6

A Markov transition matrix has all nonnegative entries and so by the Perron-Frobenius theorem has real, positive eigenvalues. In particular the largest eigenvalue is 1 by property 11 here. Furthermore in these notes (sec 10.3) it says that the eigenvalues of $P$ are $1 = \lambda_1 > \lambda_2 \geq \dots \geq \lambda_N \geq -1$.

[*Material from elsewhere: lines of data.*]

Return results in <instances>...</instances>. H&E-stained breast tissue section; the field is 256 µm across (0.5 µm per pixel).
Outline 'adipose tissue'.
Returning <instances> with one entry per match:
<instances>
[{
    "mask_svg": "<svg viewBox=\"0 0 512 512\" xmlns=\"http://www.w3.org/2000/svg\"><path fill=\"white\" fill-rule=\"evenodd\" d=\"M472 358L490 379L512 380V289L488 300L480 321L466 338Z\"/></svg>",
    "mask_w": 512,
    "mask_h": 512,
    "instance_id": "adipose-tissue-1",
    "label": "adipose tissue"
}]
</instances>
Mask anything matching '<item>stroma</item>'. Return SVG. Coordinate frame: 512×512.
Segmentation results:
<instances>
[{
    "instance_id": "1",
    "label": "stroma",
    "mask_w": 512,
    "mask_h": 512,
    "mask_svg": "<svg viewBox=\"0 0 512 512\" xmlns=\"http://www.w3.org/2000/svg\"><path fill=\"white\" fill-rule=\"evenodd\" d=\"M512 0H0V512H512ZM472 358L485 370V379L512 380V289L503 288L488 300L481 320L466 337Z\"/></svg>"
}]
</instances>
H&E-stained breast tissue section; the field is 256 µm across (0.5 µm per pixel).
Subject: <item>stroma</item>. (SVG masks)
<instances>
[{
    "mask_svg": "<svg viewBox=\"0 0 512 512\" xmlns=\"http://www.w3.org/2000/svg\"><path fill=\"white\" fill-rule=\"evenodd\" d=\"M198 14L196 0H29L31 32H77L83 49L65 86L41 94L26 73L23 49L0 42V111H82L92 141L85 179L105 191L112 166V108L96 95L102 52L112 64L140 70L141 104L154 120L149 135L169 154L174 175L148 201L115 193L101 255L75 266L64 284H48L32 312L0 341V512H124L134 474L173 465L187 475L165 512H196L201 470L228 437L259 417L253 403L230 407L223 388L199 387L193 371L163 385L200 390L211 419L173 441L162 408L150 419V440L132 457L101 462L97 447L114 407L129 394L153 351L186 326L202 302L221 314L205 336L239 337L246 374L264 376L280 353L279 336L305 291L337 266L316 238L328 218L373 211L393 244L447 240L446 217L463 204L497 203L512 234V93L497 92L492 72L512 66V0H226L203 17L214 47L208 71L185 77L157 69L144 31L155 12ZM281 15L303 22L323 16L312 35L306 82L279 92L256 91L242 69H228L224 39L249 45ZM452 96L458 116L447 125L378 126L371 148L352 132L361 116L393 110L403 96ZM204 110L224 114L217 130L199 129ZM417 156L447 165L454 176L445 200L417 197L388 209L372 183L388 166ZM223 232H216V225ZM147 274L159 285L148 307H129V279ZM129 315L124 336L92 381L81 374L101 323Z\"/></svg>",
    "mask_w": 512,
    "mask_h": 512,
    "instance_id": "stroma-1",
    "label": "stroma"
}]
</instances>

But how can a transition matrix $P$ have eigenvalues less than 1? Since the matrix is acting on probability distributions $v$, which have to have $\sum_i v_i = 1$, we cannot have $Pv = cv$ with $c\neq 1$ since $\sum_i cv_i = c$.

blue_egg
  • 2,333
  • 5
    The matrix as we use it in context might only act on probability distributions, however the matrix as a linear transformation on $\Bbb R^n$ acts on many more vectors than those that are so heavily restricted as to be probability distributions. We might yet have $Pv=cv$ with $c\neq 1$ in the case that $v$ was not a probability distribution. – JMoravitz Apr 28 '21 at 13:20
  • Your argument fails if you consider 2 distributions, $v_1 ; v_2$, both positive with sum = 1, then consider $P\cdot(v_1 + \epsilon(v_2 - v_1))$ which still sums to 1, however $P \cdot (v_2 - v_1)$ does not sum to $1$, and thus may have a non trivial e.v. – user619894 Apr 28 '21 at 13:22

3 Answers3

7

Maybe a good starting point would be to look at a simple example. The eigenvalues of the transition matrix $\begin{bmatrix} \frac{1}{2} & 1 \\ \frac{1}{2} & 0\end{bmatrix}$ are:

  • $1$, with eigenvector $\begin{pmatrix} \frac{2}{3} \\ \frac{1}{3} \end{pmatrix}$ (the principal eigenvalue giving the stationary Markov distribution)
  • $-\frac{1}{2}$, with eigenvector $\begin{pmatrix} -1 \\ 1\end{pmatrix}$.

Of course, the second one cannot be a probability distribution no matter how we renormalize it, because it has negative entries!

Micah
  • 38,733
  • Makes perfect sense. So I know the second-largest eigenvalue tells us about the convergence rate to the stationary distribution, right? Despite the corresponding eigenvector not being probability distribution, is there some interpretation of this in terms of probability distributions? – blue_egg Apr 28 '21 at 13:25
  • 1
    Absolutely! In this case, we can write any probability vector $v$ in the form $v=v_1+c_2v_2$ where $v_1$ and $v_2$ are the eigenvectors above. Then the $n$th iteration of the Markov process will give us the vector $M^nv=v_1+c_2\left(-\frac{1}{2}\right)^nv_2$. So $v_2$ (the "second-largest" eigenvector) gives us the direction from which the probability vector is approaching the stationary distribution. Something similar applies in general (though you have to be a bit careful because not all Markov matrices are diagonalizable) – Micah Apr 28 '21 at 13:36
  • (cite for the last claim that didn't fit inside the character limit: https://math.stackexchange.com/questions/332659/example-of-a-markov-chain-transition-matrix-that-is-not-diagonalizable) – Micah Apr 28 '21 at 13:36
3

The eigenvectors corresponding to the non-one eigenvalues simply do not correspond to probability distributions; they have both negative and positive entries. For example, $$\begin{bmatrix}0.1&0.9\\0.9&0.1\end{bmatrix}$$ has an eigenvalue of $-0.8$ corresppnding to the eigenvector $(1,-1)$.

Parcly Taxel
  • 105,904
1

The $n$-vectors representing a probability distribution live in a $n$-space.
Since their components sum to 1, they represent a point on the diagonal plane $x_1+x_2+ \cdots + x_n=1$ .
So, if one eigen-vector lies on the plane, and within the positive "octant", the others (being independent, i.e. normal to each other) cannot all lie in that octant, apart from the case in which they correspond to the base vectors $(0,0,\cdots, 1,0, \cdots)$.

G Cab
  • 35,964